In order that the estimated parameters represent the underlying populations in an unbiased manner, the residuals (and thus each each observation) must be independent. However, what if we were sampling a population over time and we were interested in investigating how changes in a response relate to changes in a predictor (such as rainfall). For any response that does not “reset” itself on a regular basis, the state of the population (the value of its response) at a given time is likely to be at least partly dependent on the state of the population at the sampling time before. We can further generalise the above into:
\[
y_i \sim Dist(\mu_i),
\]
where \(\mu_i=\boldsymbol X \boldsymbol \beta + \boldsymbol Z \boldsymbol \gamma\), with \(\boldsymbol X\) and \(\boldsymbol \beta\) representing the fixed data structure and fixed effects, respectively, while with \(\boldsymbol Z\) and \(\boldsymbol \gamma\) represent the varying data structure and varying effects, respectively. In simple regression, there are no “varying” effects, and thus:
\[
\boldsymbol \gamma \sim MVN(\boldsymbol 0, \boldsymbol \Sigma),
\]
where \(\boldsymbol \Sigma\) is a variance-covariance matrix of the form
\[
\boldsymbol \Sigma =  \frac{\sigma^2}{1-\rho^2}
  \begin{bmatrix}
   1 & \rho^{\phi_{1,2}} & \ldots & \rho^{\phi_{1,n}} \\
   \rho^{\phi_{2,1}} & 1 & \ldots & \vdots\\
   \vdots & \ldots & 1 & \vdots\\
   \rho^{\phi_{n,1}} & \ldots & \ldots & 1
   \end{bmatrix}.
\]
Notice that this introduces a very large number of additional parameters that require estimating: \(\sigma^2\) (error variance), \(\rho\) (base autocorrelation) and each of the individual covariances (\(\rho^{\phi_{n,n}}\)). Hence, there are always going to be more parameters to estimate than there are date avaiable to use to estimate these paramters. We typically make one of a number of alternative assumptions so as to make this task more manageable.

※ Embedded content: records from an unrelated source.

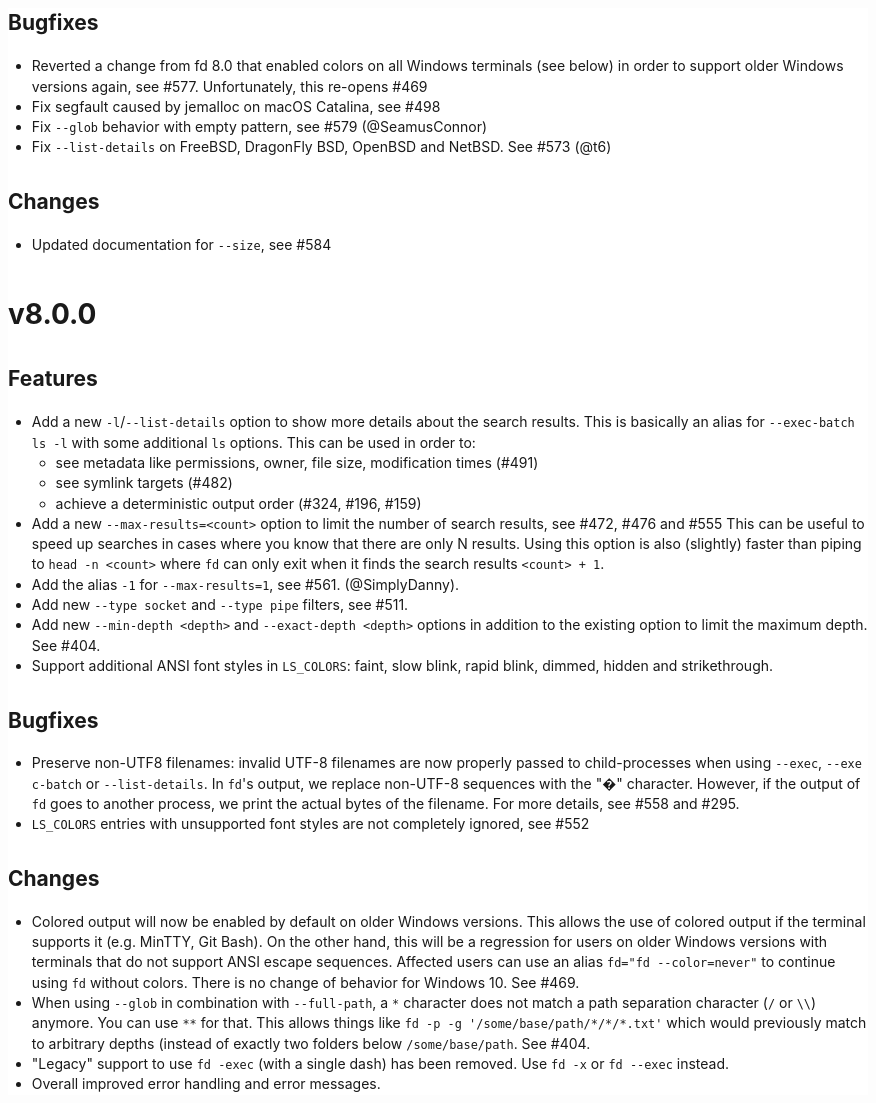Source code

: ## Bugfixes

- Reverted a change from fd 8.0 that enabled colors on all Windows terminals (see below) in order to support older Windows versions again, see #577. Unfortunately, this re-opens #469
- Fix segfault caused by jemalloc on macOS Catalina, see #498
- Fix `--glob` behavior with empty pattern, see #579 (@SeamusConnor)
- Fix `--list-details` on FreeBSD, DragonFly BSD, OpenBSD and NetBSD. See #573 (@t6)

## Changes

- Updated documentation for `--size`, see #584

# v8.0.0

## Features

- Add a new `-l`/`--list-details` option to show more details about the search results. This is
  basically an alias for `--exec-batch ls -l` with some additional `ls` options.
  This can be used in order to:
    * see metadata like permissions, owner, file size, modification times (#491)
    * see symlink targets (#482)
    * achieve a deterministic output order (#324, #196, #159)
- Add a new `--max-results=<count>` option to limit the number of search results, see #472, #476 and #555
  This can be useful to speed up searches in cases where you know that there are only N results.
  Using this option is also (slightly) faster than piping to `head -n <count>` where `fd` can only
  exit when it finds the search results `<count> + 1`.
- Add the alias `-1` for `--max-results=1`, see #561. (@SimplyDanny).
- Add new `--type socket` and `--type pipe` filters, see #511.
- Add new `--min-depth <depth>` and `--exact-depth <depth>` options in addition to the existing option
  to limit the maximum depth. See #404.
- Support additional ANSI font styles in `LS_COLORS`: faint, slow blink, rapid blink, dimmed, hidden and strikethrough.

## Bugfixes

- Preserve non-UTF8 filenames: invalid UTF-8 filenames are now properly passed to child-processes
  when using `--exec`, `--exec-batch` or `--list-details`. In `fd`'s output, we replace non-UTF-8
  sequences with the "�" character. However, if the output of `fd` goes to another process, we
  print the actual bytes of the filename. For more details, see #558 and #295.
- `LS_COLORS` entries with unsupported font styles are not completely ignored, see #552

## Changes

- Colored output will now be enabled by default on older Windows versions.
  This allows the use of colored output if the terminal supports it (e.g.
  MinTTY, Git Bash). On the other hand, this will be a regression for users
  on older Windows versions with terminals that do not support ANSI escape
  sequences. Affected users can use an alias `fd="fd --color=never"` to
  continue using `fd` without colors. There is no change of behavior for
  Windows 10. See #469.
- When using `--glob` in combination with `--full-path`, a `*` character does not match a path
  separation character (`/` or `\\`) anymore. You can use `**` for that. This allows things like
  `fd -p -g '/some/base/path/*/*/*.txt'` which would previously match to arbitrary depths (instead
  of exactly two folders below `/some/base/path`. See #404.
- "Legacy" support to use `fd -exec` (with a single dash) has been removed. Use `fd -x` or
  `fd --exec` instead.
- Overall improved error handling and error messages.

- When we assume that all residuals are independent (regular regression), i.e. \(\rho=0\), \(\boldsymbol \Sigma\) is essentially equal to \(\sigma^2 \boldsymbol I\) and we simply use:
 
\[
\boldsymbol \gamma \sim N( 0,\sigma^2).
\]
- We could assume there is a reasonably simple pattern of correlation that declines over time. The simplest of these is a first order autoregressive (AR1) structure in which exponent on the correlation declines linearly according to the time lag (\(\mid t - s\mid\)).
 
\[
\boldsymbol \Sigma =  \frac{\sigma^2}{1-\rho^2}
  \begin{bmatrix}
   1 & \rho & \ldots & \rho^{\mid t-s \mid} \\
   \rho & 1 & \ldots & \vdots\\
   \vdots & \ldots & 1 & \vdots\\
   \rho^{\mid t-s \mid } & \ldots & \ldots & 1
   \end{bmatrix}.
\]
Note, in making this assumption, we are also assuming that the degree of correlation is dependent only on the lag and not on when the lag occurs (stationarity). That is all lag 1 residual pairs will have the same degree of correlation, all the lag \(2\) pairs will have the same correlation and so on.